I love autumn in Germany. The apples are ripe. The farmers are selling cider and the bakers are making strudel. The leaves are brilliant in their yellows, reds, oranges, greens and purples. It looks like someone spilled a bag of Skittles over the hills. Neighbors are flying kites every afternoon. We start pulling our sweaters out of storage. And, of course, school begins.
On the first day of the school year in Colorado, my friend Sara and her husband danced around the house singing “It’s the most wonderful time of the year.” I know how they feel. Kids are back in classes and out from underfoot. No more staying up too late at night, eating too many popsicles, loud yelling, constant bickering, high-pitched whining, or eye rolling. And the kids are acting nicer too.
But I love more than just changing our routine after a willy-nilly lazy summer. I love buying new school supplies, getting new school books, and filling in a new school calendar with classes, meetings, events and vacations. Although I always mourn the end of summer just a bit (I am solar powered after all) I love the colorful leaves, the autumn holidays, and the possibilities that a new school year brings.
This year Claire started second grade at a German elementary school. She loves it. But getting ready for the school year was more complicated this time. For one thing, I have to translate every letter the school sends home before I read it, which takes time. And the supplies she needs are really different. She has to use a fountain pen and colored pencils instead of a regular pencil and crayons as she would in an American school. She had to get new folders and paper because the European dimensions are different and they use two-hole binders instead of 3-hole ones.

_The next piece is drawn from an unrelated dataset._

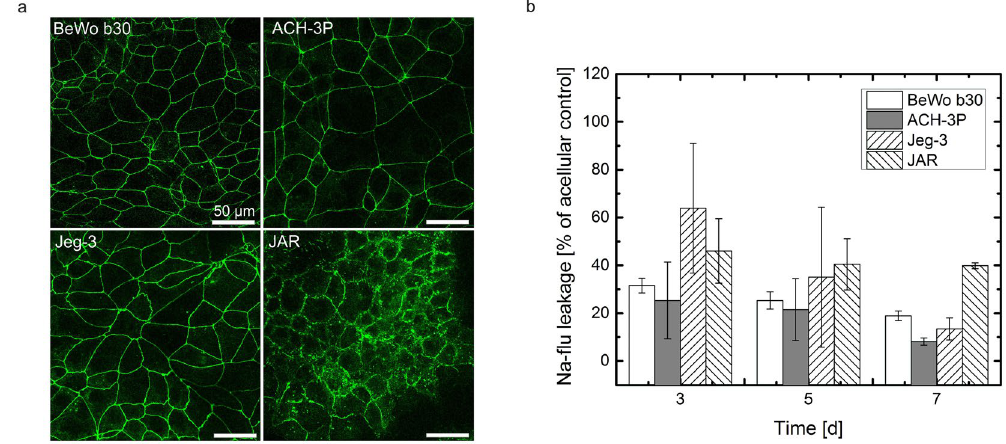
Figure 1. Barrier integrity of trophoblast cell lines. ( a ) Confocal laser scanning micrographs of tight junctions of BeWo, ACH-3P, Jeg-3 and JAR placental cell lines grown on gelatin-coated cover slides day 3 post seeding. Tight junctions are visualized using anti ZO-1 immunohistochemistry, scale bar is 50 µ m. ( b ) Leakage of sodium fluorescein through BeWo, ACH-3P, Jeg-3 and JAR placental cell barriers on day 3, 5 and 7 post seeding. Data points are presented as mean values ± SD for n = 3 and expressed as % of acellular controls.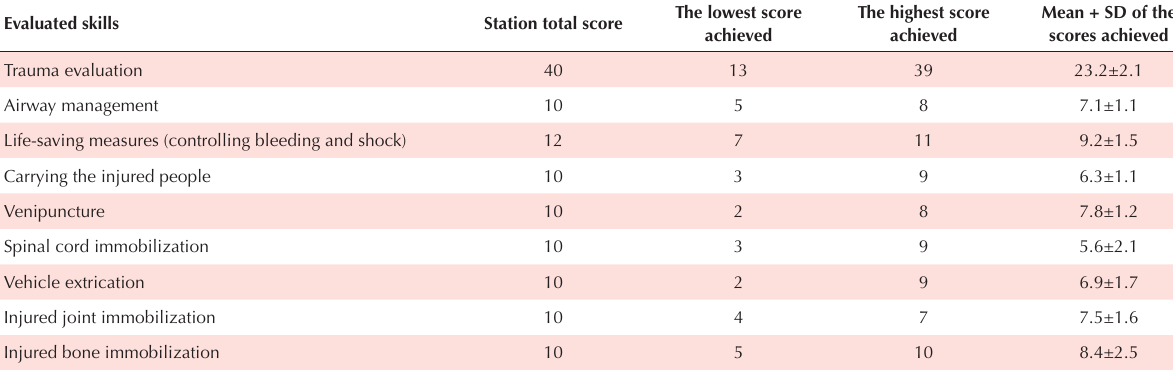
Table 2 . Average performance scores of the skills examined using the OSCE test Evaluated skills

She also had to get a schulranzen, which is a hard-shelled German school backpack on steroids. Kids wearing them look like little turtles. Claire didn’t want a girly one, so she got a red and orange one with African lions on it. It has adjustable padded straps and back supports, ergonomic fitting, and reflective strips to help keep kids safe from cars when they are walking to school. The inside has a matching mappchen, which is a pencil case with slots for every pen, pencil, eraser and fountain pen refill. It has a matching snack case, water bottle, change purse and sports bag. This thing is nicer than my luggage, and pricier too. German engineering. It’s a beautiful thing.
On Claire’s first day of school, Steffi came over with a schultuete for her. This is a German tradition for children starting the first day of first grade. Since Claire was not here last year, Stef said, she thought she should have one now. It’s a long cone (kind of like an upside down dunce cap) filled with candies and small toys, and secured with fabric and ribbon at the top. Claire’s was red with ladybug chocolates crawling up the side. She loved it.
And I loved mine too. My neighbor Astrid made me one when I started intensive German language classes at the Volkshochschule, which is like community education back home. Mine was decorated with sea shells and raffia and was filled with energy gum, rum-filled candies, powdered soda mix, coffee-filled chocolates, and little books. It was a great joke and a sweet gift. I loved it!
So what am I doing in school other than not finding time to blog? Well, I spend twenty hours a week in class (that’s four hours a day, five days a week) trying to learn how to string together all of the pearls of vocabulary I have learned. My instructors both said I was ready to skip a level and start at the second class, but I didn’t want to. I think I had them fooled because I know so many words and I understand nearly everything I hear. But I still can’t make more than a handful of intelligible sentences. Once I get the grammar down, I expect to move quickly. I’d better. Astrid and Steffi said I have until Christmas and then they will only speak German to me. I had better learn the language or find a good hiding place.